INPUT DATA:

========================================

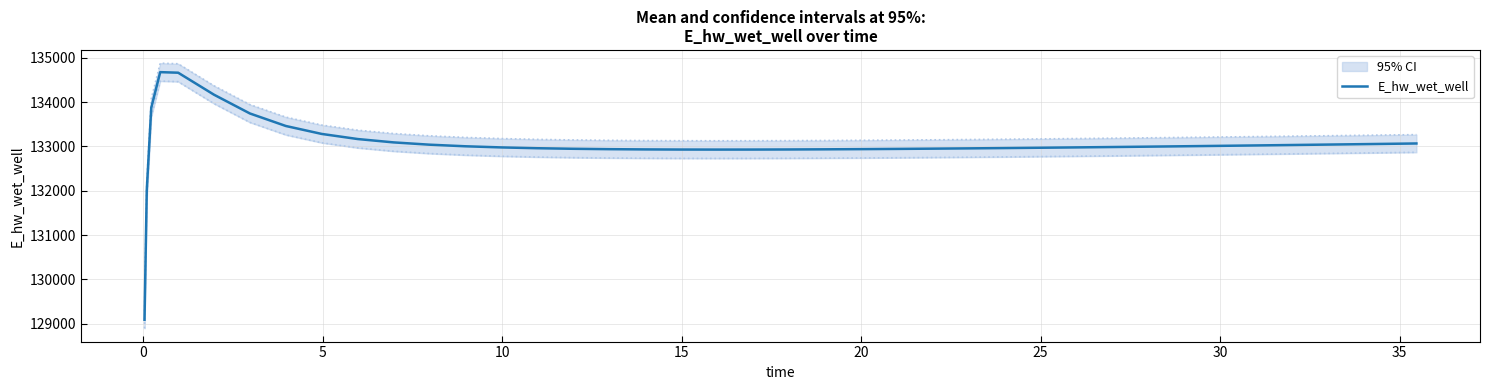

Does the chart have visible grid lines?

Yes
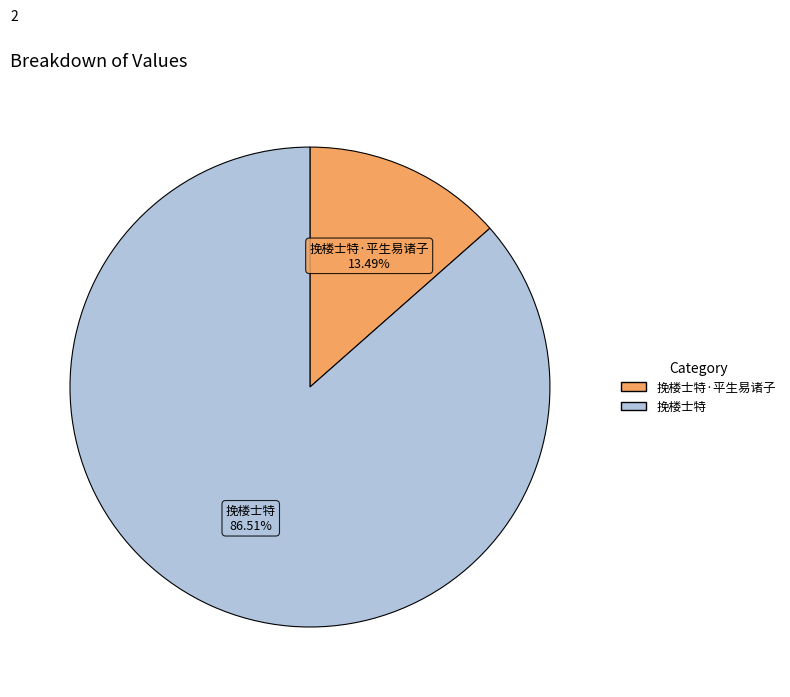

How many segments does this pie chart have?

2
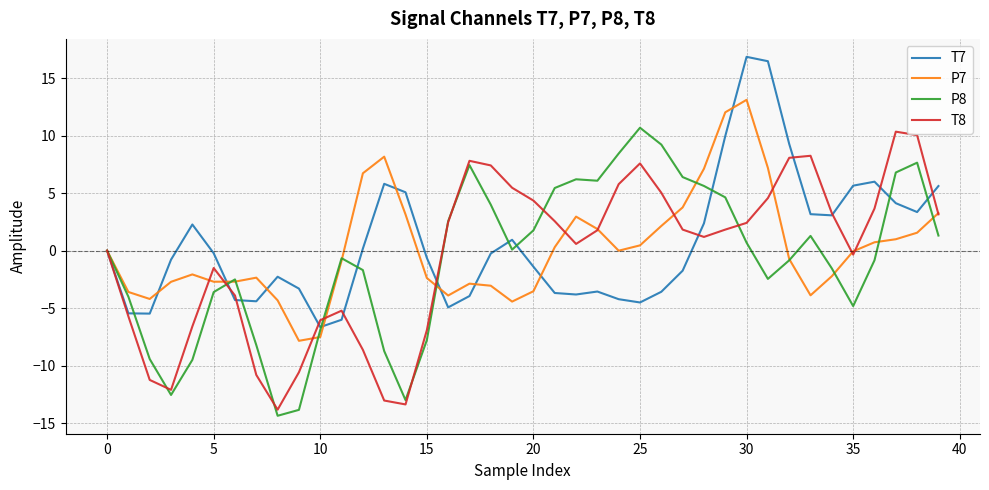

What is the lowest value of the P8 series?

-14.4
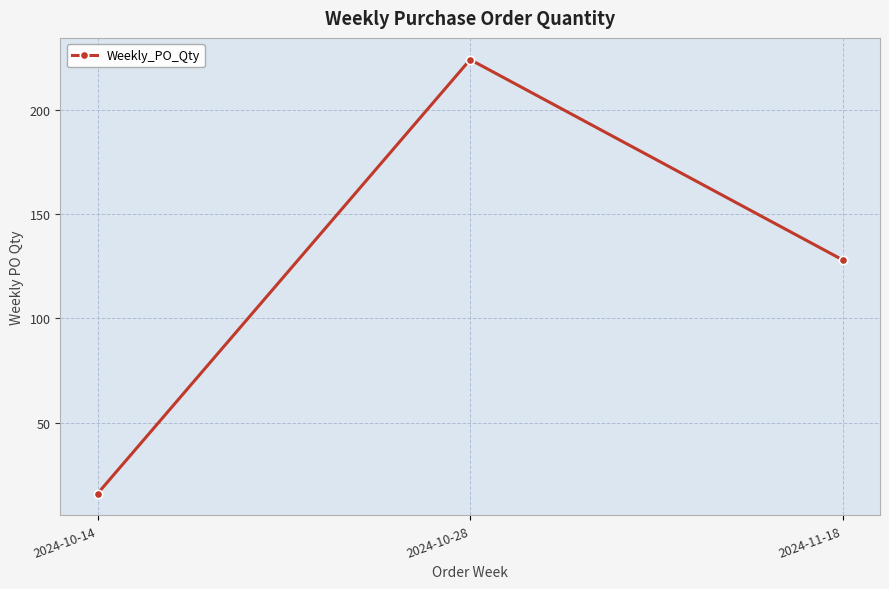

List the labels in order of value, largest first.

2024-10-28, 2024-11-18, 2024-10-14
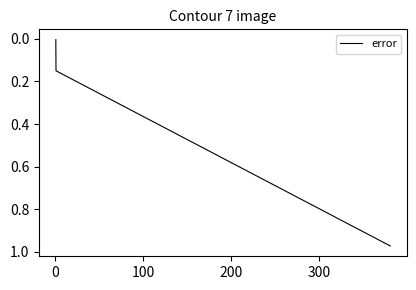

True or false: there are more than 0 points higher than both neighbors.

False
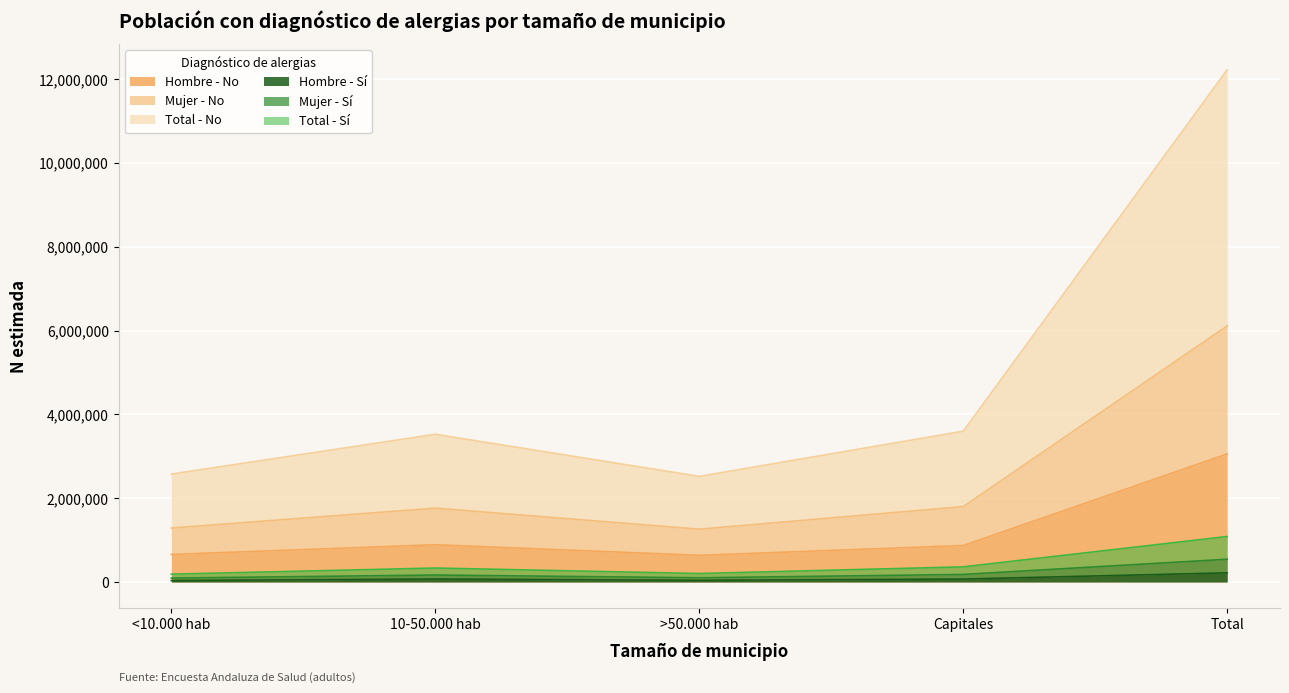

True or false: Mujer N estimada (No) has a value of 1288436 at <10.000 hab.

True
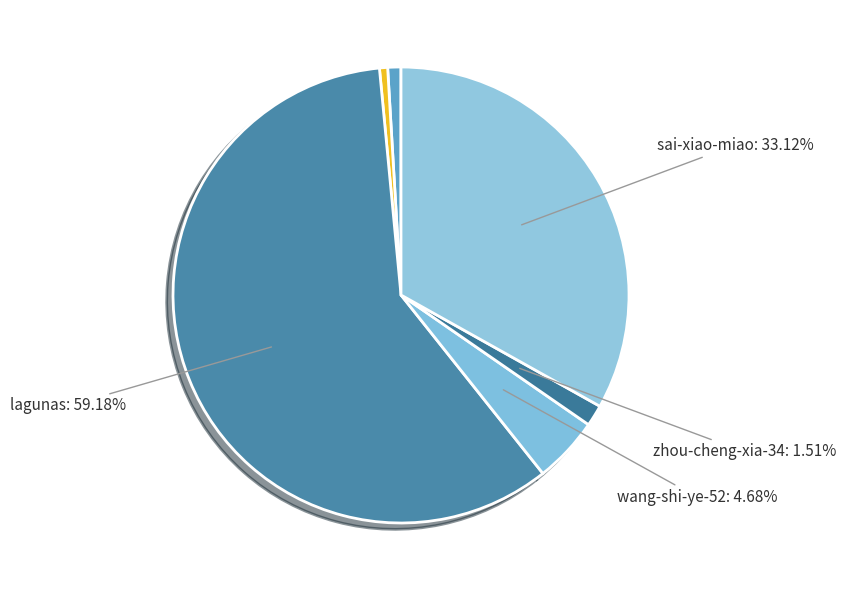

Rank the categories by value from highest to lowest.

lagunas, sai-xiao-miao, wang-shi-ye-52, zhou-cheng-xia-34, hui-zi-90-54, zheng-jin-24-16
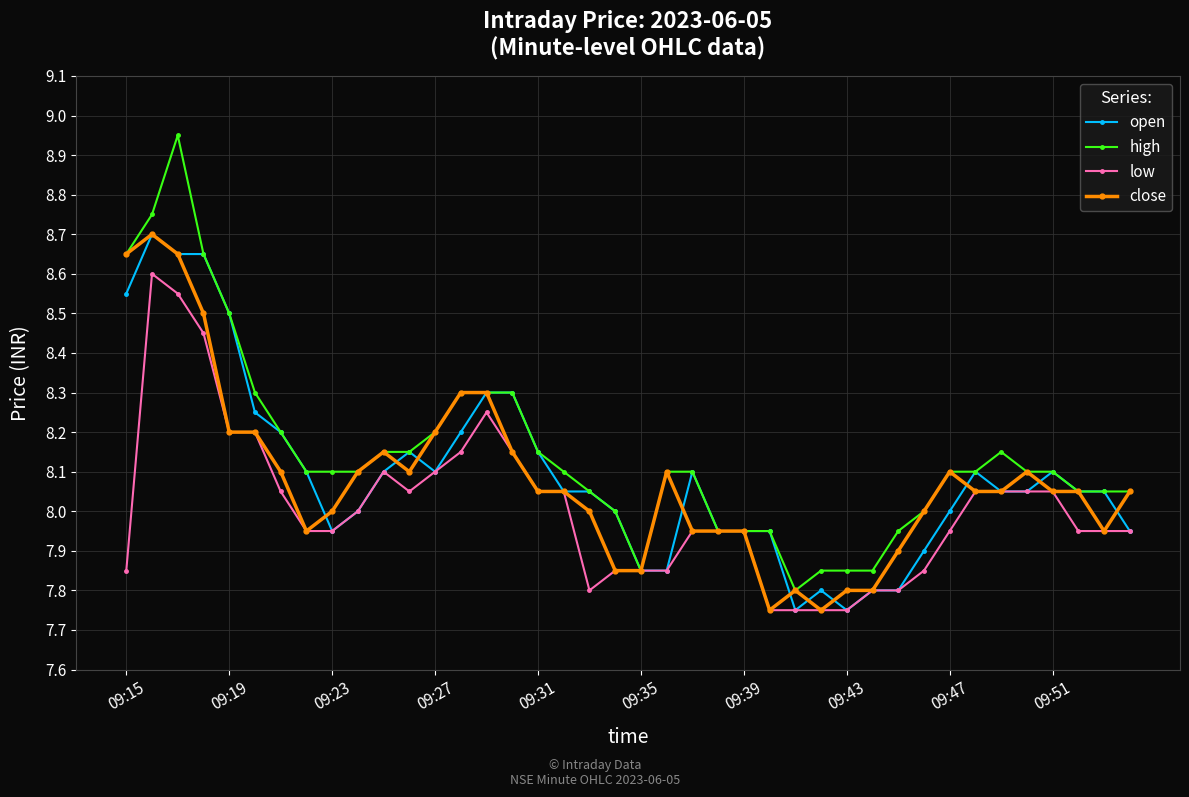

True or false: high has more than 1 points higher than both neighbors.

True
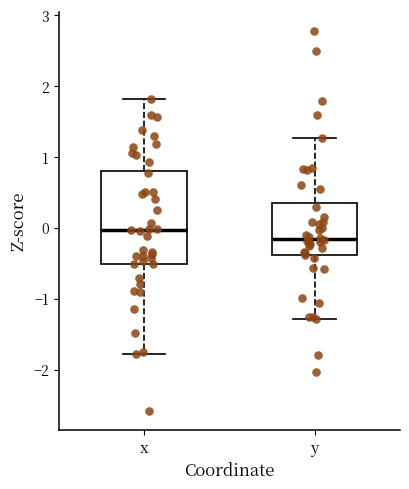

Which box has the highest median line?

x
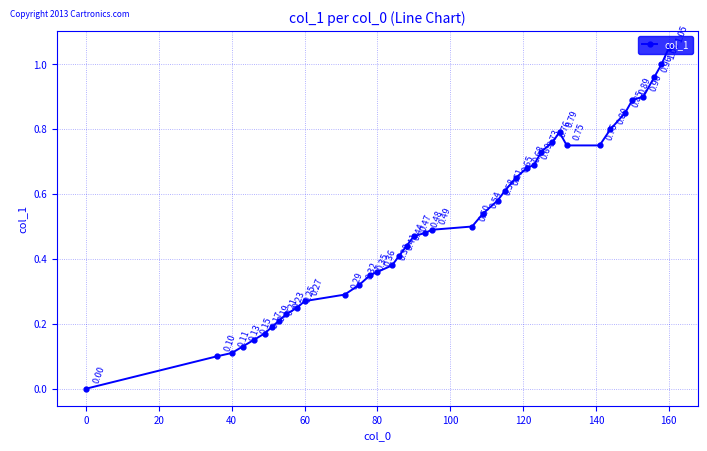

How many interior local peaks (higher than both neighbors) does the data have?

1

========================================

TASK BRIEF: List each line of the material above that contains the word "have". Case counts.

YOUR RESPONSE:
Does the chart have visible grid lines?
How many segments does this pie chart have?
How many interior local peaks (higher than both neighbors) does the data have?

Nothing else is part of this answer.